READING PASSAGE |

The Supreme Court has directed all private schools to pay teachers within six weeks gratuity with retrospective effect from April 3, 1997, along with interest. In a judgment delivered on Tuesday, the court upheld the validity of Parliament’s amendment to the Payment of Gratuity Act, 1972, including teachers under the purview of “employee” and making it mandatory for private schools to pay gratuity to those eligible.
The Payment of Gratuity (Amendment) Act, 2009, inserted Section 13A to amend Section 2(e) of the original act that had left teachers out of the ambit of those it considers an “employee”. The amended act said its retrospective reach would be from April 3, 1997.
Dismissing a challenge to the amendment from private schools and entities associated with them, a bench of Justices Sanjiv Khanna and Bela M. Trivedi said the inclusion “remedies the injustice and discrimination suffered by the teachers on account of a legislative mistake”.

DATASET CONTENT |
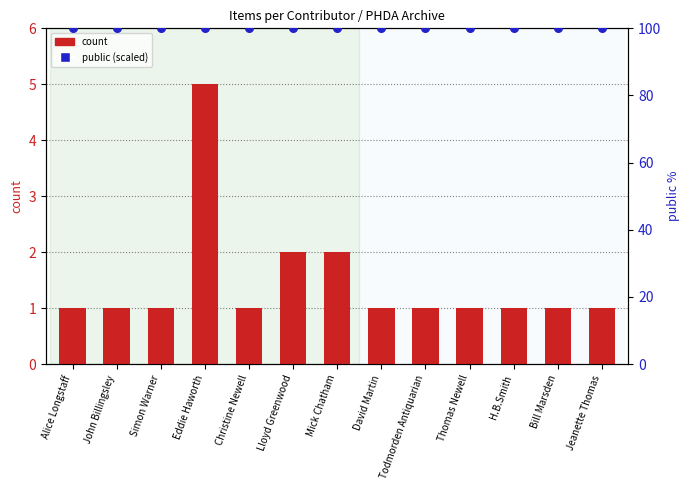

What are all the series names shown in the legend?

count, public (scaled)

PARTS OF THE EXERCISE |
A. Give every distinct year mentioned in the gratuity ruling article, in the order each first appears.
B. From the gratuity ruling article, return the stretch from "The Supreme Court" through "to those eligible.".
C. According to the gratuity ruling article, which justices made up the bench that dismissed the challenge to the amendment?

RESPONSE LIST |
A. 1997, 1972, 2009

B.
The Supreme Court has directed all private schools to pay teachers within six weeks gratuity with retrospective effect from April 3, 1997, along with interest. In a judgment delivered on Tuesday, the court upheld the validity of Parliament’s amendment to the Payment of Gratuity Act, 1972, including teachers under the purview of “employee” and making it mandatory for private schools to pay gratuity to those eligible.

C. Justices Sanjiv Khanna and Bela M. Trivedi.